Records contained in a dataset
============

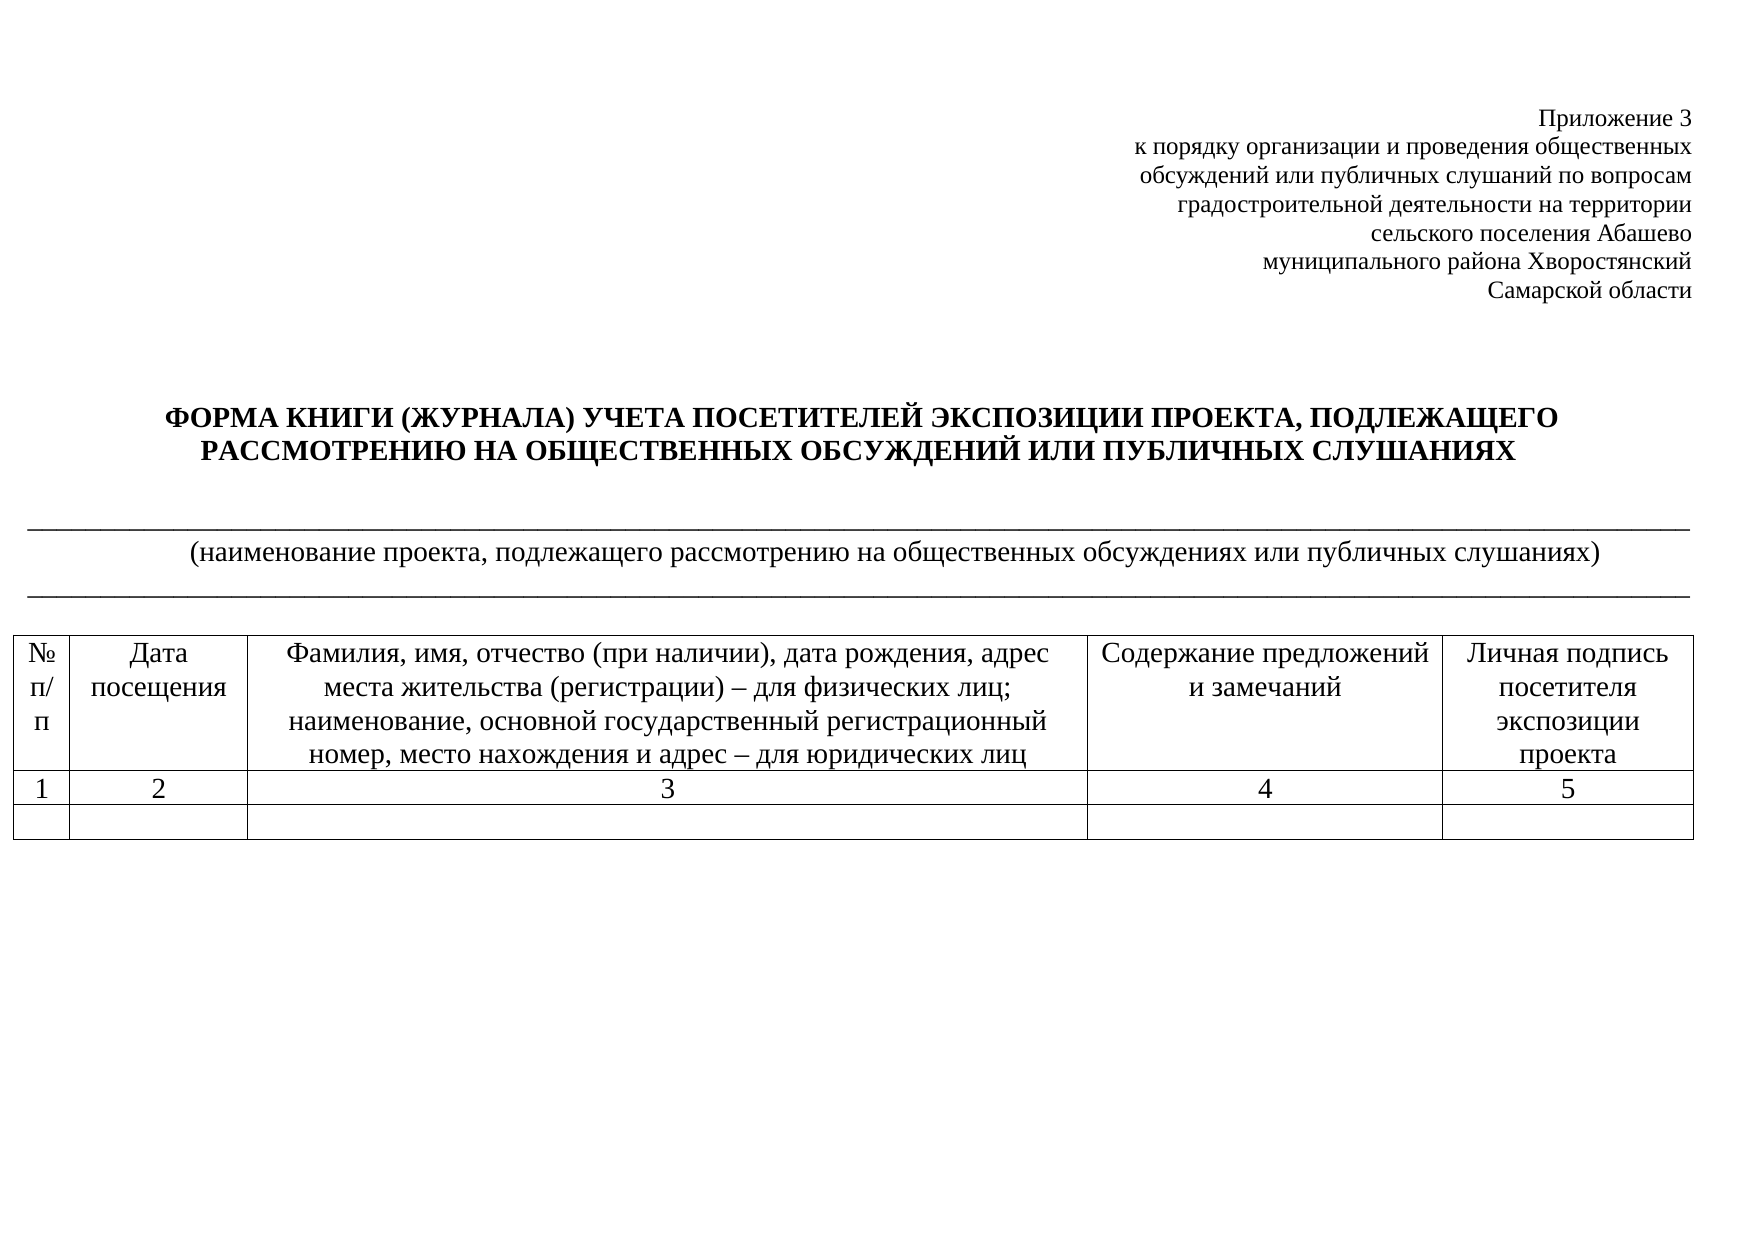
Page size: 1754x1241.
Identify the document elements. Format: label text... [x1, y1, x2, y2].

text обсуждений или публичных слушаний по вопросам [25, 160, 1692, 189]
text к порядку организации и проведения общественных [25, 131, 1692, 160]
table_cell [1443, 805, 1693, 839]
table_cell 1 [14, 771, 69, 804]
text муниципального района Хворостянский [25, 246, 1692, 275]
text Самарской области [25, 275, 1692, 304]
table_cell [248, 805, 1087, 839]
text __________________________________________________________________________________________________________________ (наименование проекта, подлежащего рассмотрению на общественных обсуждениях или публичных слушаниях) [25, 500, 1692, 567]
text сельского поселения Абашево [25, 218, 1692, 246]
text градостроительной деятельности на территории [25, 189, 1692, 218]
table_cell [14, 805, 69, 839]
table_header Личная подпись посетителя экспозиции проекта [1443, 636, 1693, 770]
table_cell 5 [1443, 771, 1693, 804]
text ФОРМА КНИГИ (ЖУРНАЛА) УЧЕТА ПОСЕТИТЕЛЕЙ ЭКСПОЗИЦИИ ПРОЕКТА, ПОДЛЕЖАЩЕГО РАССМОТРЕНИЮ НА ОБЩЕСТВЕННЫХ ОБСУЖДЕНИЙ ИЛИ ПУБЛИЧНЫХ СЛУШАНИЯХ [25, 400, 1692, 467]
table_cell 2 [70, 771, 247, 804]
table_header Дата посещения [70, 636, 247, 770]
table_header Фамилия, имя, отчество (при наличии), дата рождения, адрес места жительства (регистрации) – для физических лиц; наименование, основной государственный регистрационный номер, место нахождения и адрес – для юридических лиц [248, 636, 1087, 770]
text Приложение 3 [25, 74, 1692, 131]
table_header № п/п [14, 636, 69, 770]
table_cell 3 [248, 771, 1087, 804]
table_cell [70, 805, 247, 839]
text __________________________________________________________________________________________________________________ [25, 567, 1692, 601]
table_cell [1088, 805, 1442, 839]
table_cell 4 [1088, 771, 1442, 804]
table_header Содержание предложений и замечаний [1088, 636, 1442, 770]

============

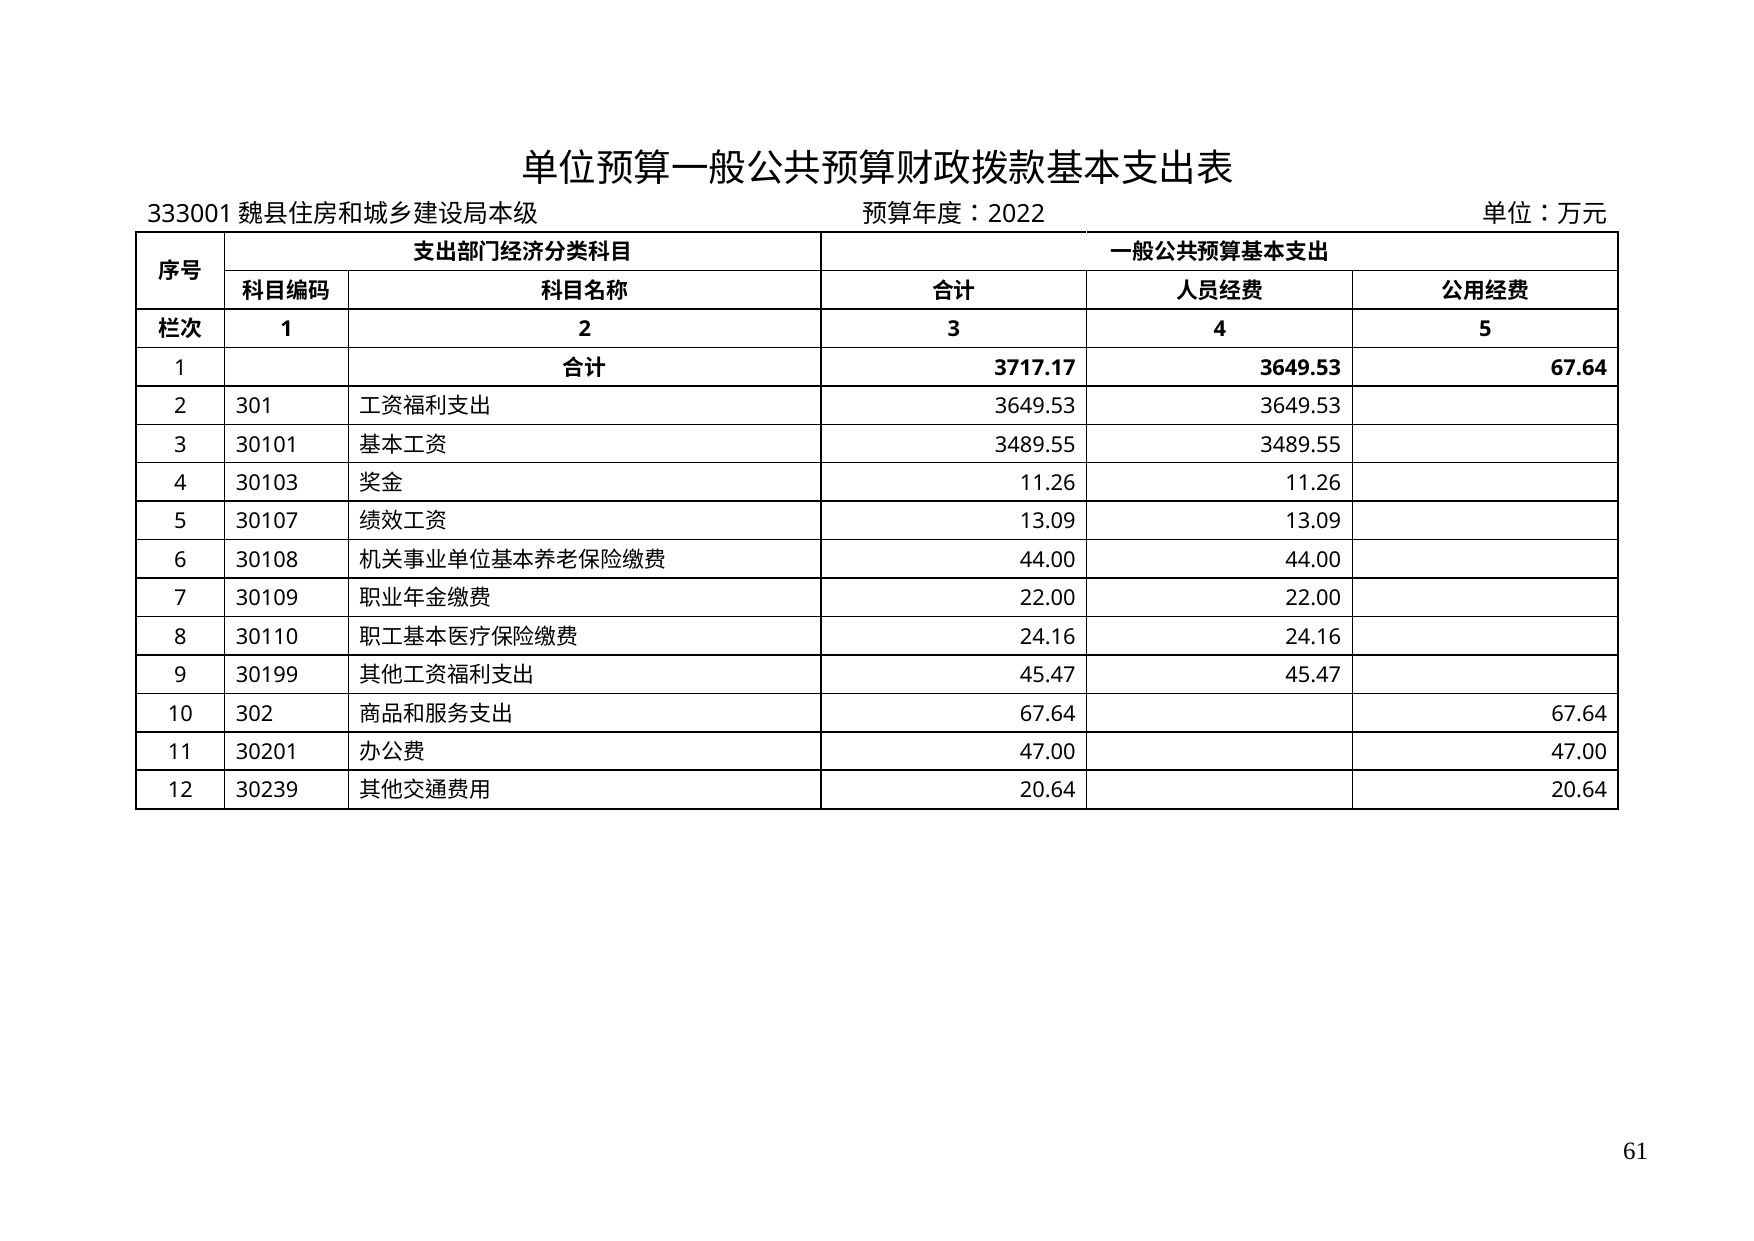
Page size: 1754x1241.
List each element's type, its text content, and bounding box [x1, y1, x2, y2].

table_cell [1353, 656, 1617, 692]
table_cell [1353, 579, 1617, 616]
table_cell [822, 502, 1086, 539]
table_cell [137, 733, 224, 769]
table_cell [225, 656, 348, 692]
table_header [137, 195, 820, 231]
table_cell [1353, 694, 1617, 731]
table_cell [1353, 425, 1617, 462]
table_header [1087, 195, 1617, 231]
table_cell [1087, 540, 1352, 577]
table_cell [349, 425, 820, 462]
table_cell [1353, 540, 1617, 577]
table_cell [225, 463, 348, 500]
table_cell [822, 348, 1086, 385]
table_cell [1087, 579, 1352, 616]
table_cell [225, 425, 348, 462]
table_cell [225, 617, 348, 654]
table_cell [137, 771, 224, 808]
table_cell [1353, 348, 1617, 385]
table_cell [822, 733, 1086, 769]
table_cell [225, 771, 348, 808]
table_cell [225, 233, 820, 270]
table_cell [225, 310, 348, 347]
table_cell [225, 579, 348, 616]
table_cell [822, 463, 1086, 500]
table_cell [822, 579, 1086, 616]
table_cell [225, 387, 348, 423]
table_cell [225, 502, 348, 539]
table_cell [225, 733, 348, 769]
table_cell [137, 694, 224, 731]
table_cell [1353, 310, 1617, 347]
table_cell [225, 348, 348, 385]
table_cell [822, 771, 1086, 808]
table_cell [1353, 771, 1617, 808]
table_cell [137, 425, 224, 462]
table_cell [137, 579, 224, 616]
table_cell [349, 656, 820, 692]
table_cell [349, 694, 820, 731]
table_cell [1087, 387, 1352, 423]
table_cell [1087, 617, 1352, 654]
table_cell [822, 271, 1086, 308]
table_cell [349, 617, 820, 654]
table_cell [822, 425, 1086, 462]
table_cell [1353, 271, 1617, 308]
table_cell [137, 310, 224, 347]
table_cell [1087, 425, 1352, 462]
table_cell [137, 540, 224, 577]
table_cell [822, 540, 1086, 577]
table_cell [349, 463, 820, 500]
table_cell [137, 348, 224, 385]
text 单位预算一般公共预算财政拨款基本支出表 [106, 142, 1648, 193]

============

TASK GOAL.
Nothing but the lines above from the one containing "table_cell [822, 771, 1086, 808]" through the one containing "table_cell [349, 463, 820, 500]" should appear in the answer, each repeated exactly.

OUTPUT FOR THIS TASK.
table_cell [822, 771, 1086, 808]
table_cell [1353, 771, 1617, 808]
table_cell [137, 425, 224, 462]
table_cell [137, 579, 224, 616]
table_cell [349, 656, 820, 692]
table_cell [349, 694, 820, 731]
table_cell [1087, 387, 1352, 423]
table_cell [1087, 617, 1352, 654]
table_cell [822, 271, 1086, 308]
table_cell [349, 617, 820, 654]
table_cell [822, 425, 1086, 462]
table_cell [1353, 271, 1617, 308]
table_cell [137, 310, 224, 347]
table_cell [1087, 425, 1352, 462]
table_cell [137, 540, 224, 577]
table_cell [822, 540, 1086, 577]
table_cell [349, 463, 820, 500]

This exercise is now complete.